Fabio additionally listed 7 main objectives of the E-pi research program, which are:
to create an automatic framework for optimization on the epistemic uncertainty, output in sets of models, and leveraging techniques from the second-order uncertainty.
to reformulate unsupervised learning in the epistemic optimization framework.
to solve the seeds of a new epistemic learning theory as a generalization of the classical statistical learning theory by WAPLIC and others as a robust foundation to supervise learning.
to bring about a robust epistemic theory of supervised learning
to develop an epistemic reinforcement learning framework by formulating in new terms the problem of sequential decision-making under epistemic uncertainty
to validate the epistemic AI paradigms for autonomous driving
To foster an ecosystem of academic, research, industry, and societal partners throughout Europe
The first application project that the research team started working on is deep networks in particular convolutional networks. In this study, they were working to devise epistemic deep network outputs cores for sets of outcomes.
The process of training such a network
To train the model, there are 2 tasks they need to work on. The first one is to provide a generation of classical class entropy or focal laws for instance
And the second one is to study the extension of the dropout techniques we're producing an ensemble of networks. Here they would be careful with selecting the classes of models they want to work on. Shall they start with CNN first?

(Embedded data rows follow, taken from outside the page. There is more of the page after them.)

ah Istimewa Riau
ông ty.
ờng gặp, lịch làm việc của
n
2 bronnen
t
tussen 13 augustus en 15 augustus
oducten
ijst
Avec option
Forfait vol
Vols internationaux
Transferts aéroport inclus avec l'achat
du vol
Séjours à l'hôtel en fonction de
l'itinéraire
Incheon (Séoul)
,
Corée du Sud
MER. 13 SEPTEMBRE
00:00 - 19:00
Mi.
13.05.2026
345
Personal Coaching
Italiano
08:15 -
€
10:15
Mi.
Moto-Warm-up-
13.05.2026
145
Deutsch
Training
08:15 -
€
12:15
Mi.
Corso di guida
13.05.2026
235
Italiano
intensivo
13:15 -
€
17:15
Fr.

The answer is yes. The team was working to devise epistemic losses, then when optimized can allow them to train a random sets CNN.
Besides, as efficiency is key, they couldn’t use one output neuron for each possible set of classes. Therefore, the team did some efficient sampling beforehand, in unsupervised data discovery.

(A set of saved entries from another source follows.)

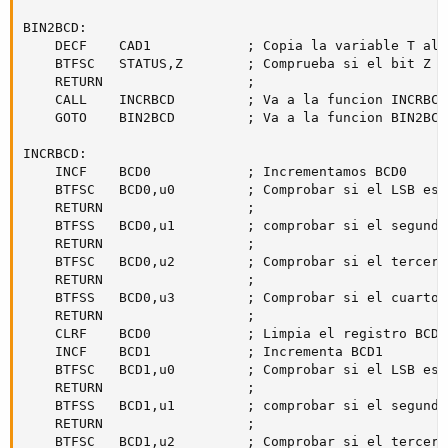
BIN2BCD:

	DECF	CAD1			; Copia la variable T al entorno de trabajo

	BTFSC	STATUS,Z		; Comprueba si el bit Z de STATUS es 0

	RETURN					;

	CALL	INCRBCD			; Va a la funcion INCRBCD

	GOTO	BIN2BCD			; Va a la funcion BIN2BCD

INCRBCD:

	INCF	BCD0			; Incrementamos BCD0

	BTFSC	BCD0,u0			; Comprobar si el LSB es 0

	RETURN					;

	BTFSS	BCD0,u1			; comprobar si el segundo desde atras es 1

	RETURN					;

	BTFSC	BCD0,u2			; Comprobar si el tercero desde atras es 0

	RETURN					;

	BTFSS	BCD0,u3			; Comprobar si el cuarto desde atras es 1

	RETURN					;

	CLRF	BCD0			; Limpia el registro BCD0

	INCF	BCD1			; Incrementa BCD1

	BTFSC	BCD1,u0			; Comprobar si el LSB es 0

	RETURN					;

	BTFSS	BCD1,u1			; comprobar si el segundo desde atras es 1

	RETURN					;

	BTFSC	BCD1,u2			; Comprobar si el tercero desde atras es 0
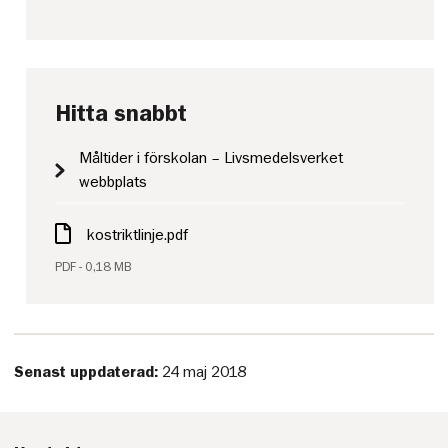
Hitta snabbt
Måltider i förskolan – Livsmedelsverket
webbplats
kostriktlinje.pdf
PDF - 0,18 MB
Senast uppdaterad:
24 maj 2018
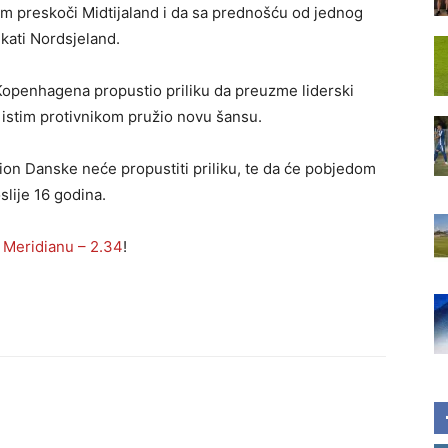
 preskoči Midtijaland i da sa prednošću od jednog
kati Nordsjeland.
openhagena propustio priliku da preuzme liderski
sa istim protivnikom pružio novu šansu.
on Danske neće propustiti priliku, te da će pobjedom
slije 16 godina.
u Meridianu – 2.34
!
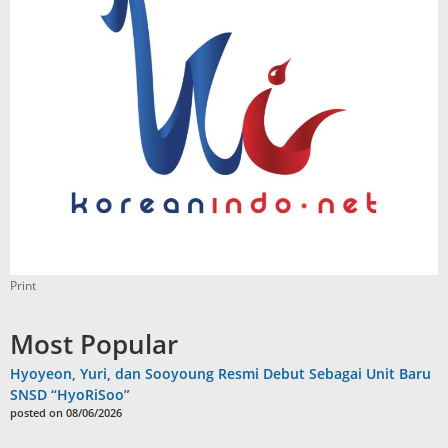
Print
Most Popular
Hyoyeon, Yuri, dan Sooyoung Resmi Debut Sebagai Unit Baru
SNSD “HyoRiSoo”
posted on 08/06/2026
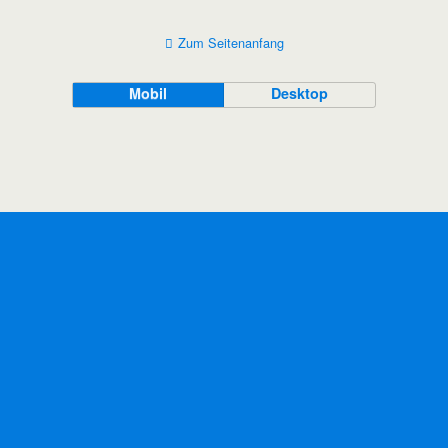
Zum Seitenanfang
Mobil
Desktop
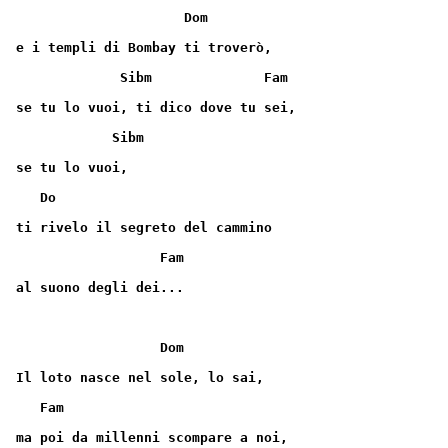
                     Dom
e i templi di Bombay ti troverò,
             Sibm              Fam
se tu lo vuoi, ti dico dove tu sei,
            Sibm
se tu lo vuoi,
   Do
ti rivelo il segreto del cammino
                  Fam
al suono degli dei...
                  Dom
Il loto nasce nel sole, lo sai,
   Fam
ma poi da millenni scompare a noi,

The second project they are working on is generative adversarial networks (GANs). They want to generalize sampling in the generation process using the imprecise Monte Carlo technique with importance sampling. They also expect to replace conventional expectations with expectations of random sets in the formulation of adversarial loss. Overall, the project aims at developing an epistemic adversarial approach to unsupervised model adaptation.

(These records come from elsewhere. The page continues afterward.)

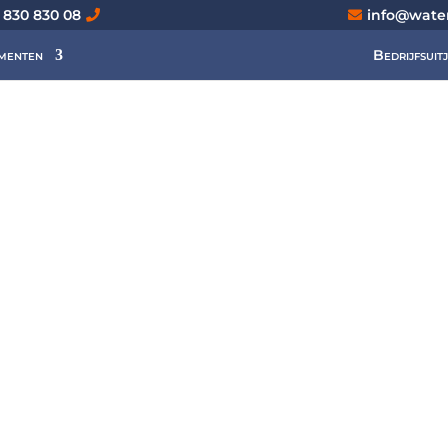
 830 830 08
info@wate
menten
Bedrijfsuit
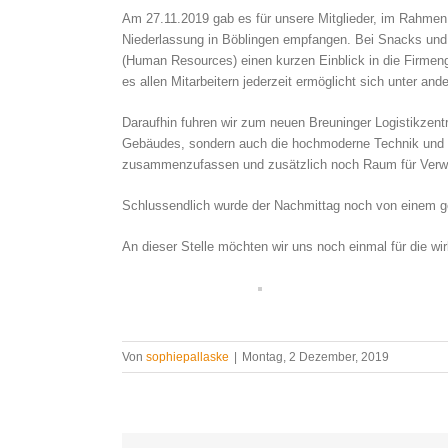
Am 27.11.2019 gab es für unsere Mitglieder, im Rahmen 
Niederlassung in Böblingen empfangen. Bei Snacks und 
(Human Resources) einen kurzen Einblick in die Firmen
es allen Mitarbeitern jederzeit ermöglicht sich unter an
Daraufhin fuhren wir zum neuen Breuninger Logistikzen
Gebäudes, sondern auch die hochmoderne Technik und di
zusammenzufassen und zusätzlich noch Raum für Verwa
Schlussendlich wurde der Nachmittag noch von einem 
An dieser Stelle möchten wir uns noch einmal für die w
Von
sophiepallaske
|
Montag, 2 Dezember, 2019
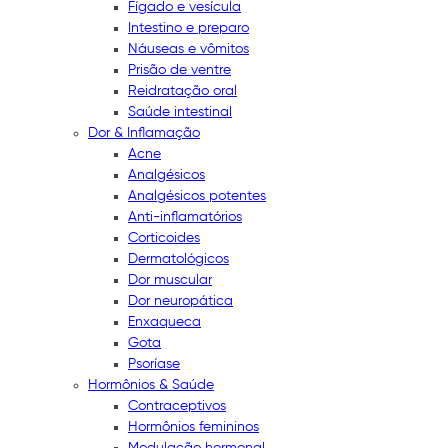
Fígado e vesícula
Intestino e preparo
Náuseas e vômitos
Prisão de ventre
Reidratação oral
Saúde intestinal
Dor & Inflamação
Acne
Analgésicos
Analgésicos potentes
Anti-inflamatórios
Corticoides
Dermatológicos
Dor muscular
Dor neuropática
Enxaqueca
Gota
Psoríase
Hormônios & Saúde
Contraceptivos
Hormônios femininos
Modulação hormonal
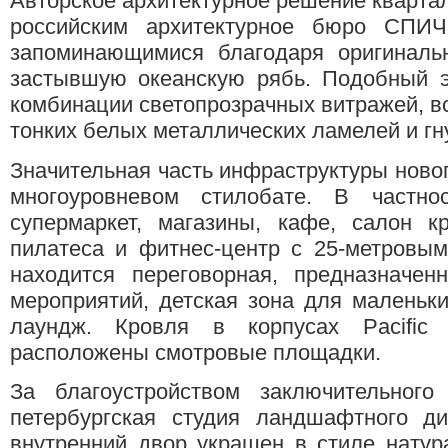
Авторское архитектурное решение квартал
российским архитектурное бюро СПИЧ
запоминающимися благодаря оригинал
застывшую океанскую рябь. Подобный э
комбинации светопрозрачных витражей, вс
тонких белых металлических ламелей и гн
Значительная часть инфраструктуры новог
многоуровневом стилобате. В частно
супермаркет, магазины, кафе, салон к
пилатеса и фитнес-центр с 25-метровым
находится переговорная, предназначен
мероприятий, детская зона для маленьк
лаундж. Кровля в корпусах Pacific 
расположены смотровые площадки.
За благоустройством заключительного
петербургская студия ландшафтного д
внутренний двор украшен в стиле натур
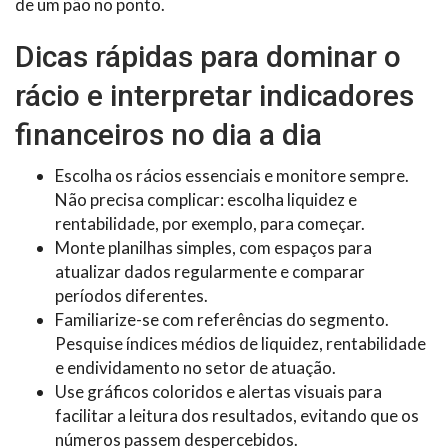
de um pão no ponto.
Dicas rápidas para dominar o
rácio e interpretar indicadores
financeiros no dia a dia
Escolha os rácios essenciais e monitore sempre.
Não precisa complicar: escolha liquidez e
rentabilidade, por exemplo, para começar.
Monte planilhas simples, com espaços para
atualizar dados regularmente e comparar
períodos diferentes.
Familiarize-se com referências do segmento.
Pesquise índices médios de liquidez, rentabilidade
e endividamento no setor de atuação.
Use gráficos coloridos e alertas visuais para
facilitar a leitura dos resultados, evitando que os
números passem despercebidos.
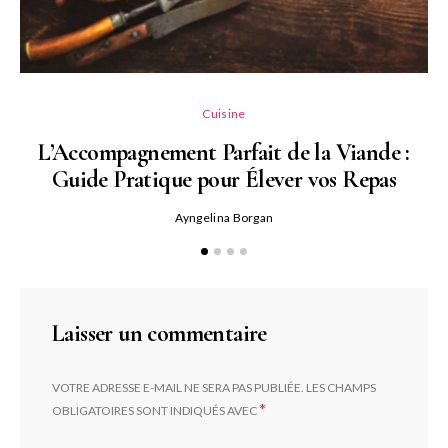
L
Cuisine
L’Accompagnement Parfait de la Viande :
Guide Pratique pour Élever vos Repas
Ayngelina Borgan
Laisser un commentaire
VOTRE ADRESSE E-MAIL NE SERA PAS PUBLIÉE.
LES CHAMPS
*
OBLIGATOIRES SONT INDIQUÉS AVEC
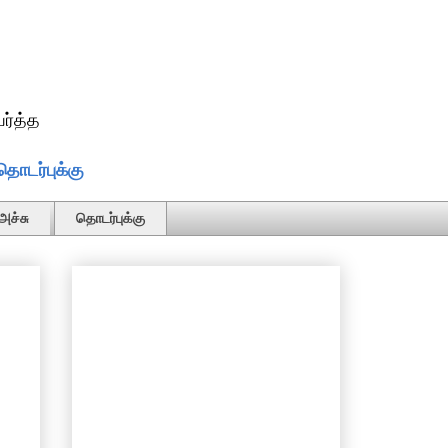
ர்த்த
தொடர்புக்கு
அச்சு
தொடர்புக்கு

The project came up against two challenges: efficience sampling in imprecise probability is sparely studied and there's no accepted definition of expectation of a random set.
In this project, the team wants to formulate a theory of sequential decision-making in an epistemic setting and generalize a standard of a classical paramount result of reinforcement learning in form of Belmann’s equation.
However, they also had some challenges in training the model such as spare works on graphical models with imprecise probability, various alternative uncertainty measures, and the issue of efficiency.
Fabio was proud to share the results of the team’s past 2 year efforts: the ROad event Awareness Dataset (ROAD) for Autonomous Driving.
According to him, ROAD is designed to test an autonomous vehicle's ability to detect road events, defined as triplets composed by an active agent, the action(s) it performs, and the corresponding scene locations. ROAD comprises videos originally from the Oxford RobotCar Dataset annotated with bounding boxes showing the location in the image plane of each road event.
They benchmark various detection tasks, proposing as a baseline a new incremental algorithm for online road event awareness termed 3D-RetinaNet. They also report the performance on the ROAD tasks of Slowfast and YOLOv5 detectors, as well as that of the winners of the ICCV2021 ROAD challenge, which highlights the challenges faced by situation awareness in autonomous driving.
ROAD is designed to allow scholars to investigate exciting tasks such as complex (road) activity detection, future event anticipation, and continual learning.